Could you extract the text that follows each picture in the records below, reproducing every line word for word and leaving the pictures out of your answer?
━━━ SUPPLIED RECORDS ━━━
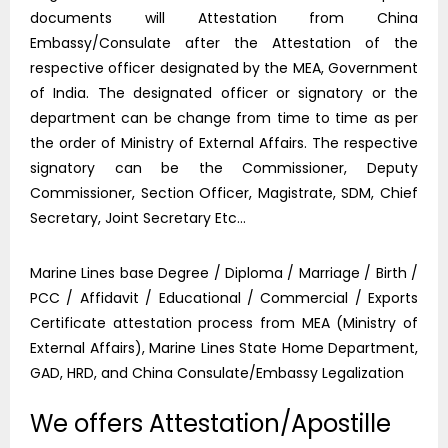
documents will Attestation from China
Embassy/Consulate after the Attestation of the
respective officer designated by the MEA, Government
of India. The designated officer or signatory or the
department can be change from time to time as per
the order of Ministry of External Affairs. The respective
signatory can be the Commissioner, Deputy
Commissioner, Section Officer, Magistrate, SDM, Chief
Secretary, Joint Secretary Etc…
Marine Lines base Degree / Diploma / Marriage / Birth /
PCC / Affidavit / Educational / Commercial / Exports
Certificate attestation process from MEA (Ministry of
External Affairs), Marine Lines State Home Department,
GAD, HRD, and China Consulate/Embassy Legalization
We offers Attestation/Apostille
━━━
## TASK ANSWER
documents will Attestation from China
Embassy/Consulate after the Attestation of the
respective officer designated by the MEA, Government
of India. The designated officer or signatory or the
department can be change from time to time as per
the order of Ministry of External Affairs. The respective
signatory can be the Commissioner, Deputy
Commissioner, Section Officer, Magistrate, SDM, Chief
Secretary, Joint Secretary Etc…
Marine Lines base Degree / Diploma / Marriage / Birth /
PCC / Affidavit / Educational / Commercial / Exports
Certificate attestation process from MEA (Ministry of
External Affairs), Marine Lines State Home Department,
GAD, HRD, and China Consulate/Embassy Legalization
We offers Attestation/Apostille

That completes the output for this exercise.